Saturday, 26 May 2012

The Rise of Narendra Modi

The BJP's recently concluded national executive meeting in Mumbai will be remembered for marking a decisive shift in power within the BJP. One of the reasons for the main opposition party's inability to make political gains from the UPA government's series of corruption scandals and mismanagement of the economy is the power vacuum, apparent for eight years now, after the exit of AB Vajpayee and failure of LK Advani to fill the gap.


As we could see for the first time in eight years, the party's Gen Next, represented by Arun Jaitley, Narendra Modi and Nitin Gadkari have stepped up to take control of the party. This means the party's central leadership which is full of urban elites has finally acknowledged the merits of having a mass leader like Modi at the front in the run-up to the next big general elections in 2014.


The Modi-Gadkari alliance has already set off waves of realignment within the party. In the coming months, CMs of BJP ruled states and other central leaders will have to take a call and start making peace with Modi or stay neutral or openly oppose him. 2013 might see leadership changes at the state level too because of the newly emerged power equation at the centre. The rise of Modi does not mean LK Advani is irrelevant to the future of the party.

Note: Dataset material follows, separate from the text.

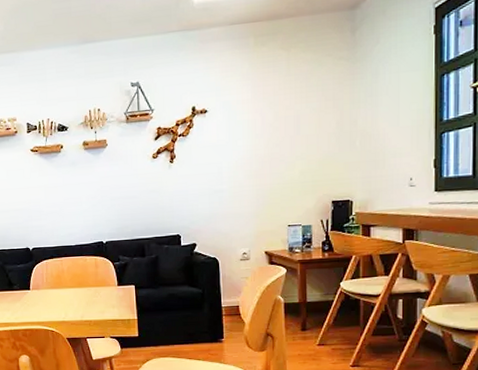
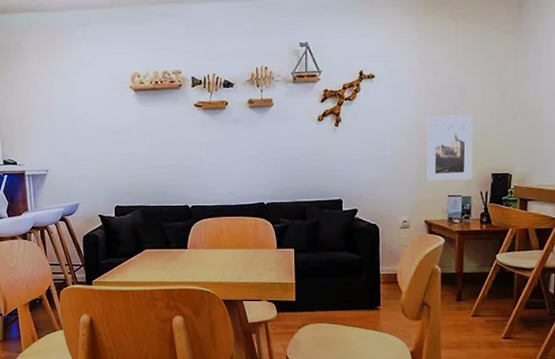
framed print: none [262,143,312,213] -> present [426,115,473,182]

He is still the tallest leader the party has and may play a very crucial role in finding allies in the post-election scenario. 


Modi is the development icon of the party and displays an aggressive style. As a intensely polarising figure at the national level, he might have many drawbacks. But clearly, Modi is the best bet the BJP and in fact the country has today.

Thursday, 24 May 2012

Why 8-9% growth isn't coming back

For a country that grew at 3-4 percent GDP famously called 'Hindu growth rate',  8-9 percent growth of some recent years made for a giddy experience. While the economy was on an uptrend, largely on the strength of 'easy money' in the global economy and the delayed effect of the reforms of the 1990s and the early 2000s, policymakers began talking of India achieving double-digit growth rates and overtaking China by 2020.

That dream was never realised and may never ever be realised unless our policymakers push some hard reforms. Policy paralysis at home and turmoil in the euro zone has caused our growth rate to fall to 6-7%. Yet, our policymakers like Montek Singh continue to delude themselves with claims that India can continue to grow at 8-10 percent for 20 years.

But the “golden age” high growth rate isn’t coming back. Between 2003 and 2008, the world was full of 'easy money' owing to the US Federal Reserve’s low interest rate. That period of high liquidity lifted up economies evrywhere in the world, specifically Asia and particularly India due to the shift of global manufacturing jobs to China and service sector jobs to India. And when the 2008 financial crisis struck, and global liquidity dried up, Indian government stepped in with large scale welfare policies which included petroleum, urea subsidies, tax exemption to big corporates and low interest rates to keep the growth rate high.

But by then, policymakers had gotten used to years of high growth without any effort on their part to take forward the reforms of the early 2000s and common man gotten used to petrol and diesel subsidies. Thus the withdrawal of subsidy regime became politically suicidal. The high spending of those years, failure to address structural economic reforms, fiscal mismanagement, coalition politics, pending tax reforms, failure to check inflation add to India's woes today.

Today, the Indian economy is completely out of juice. Here on, 5-6 percent growth may become the new normal, and even that can be sustained only by fast-tracking pending reforms.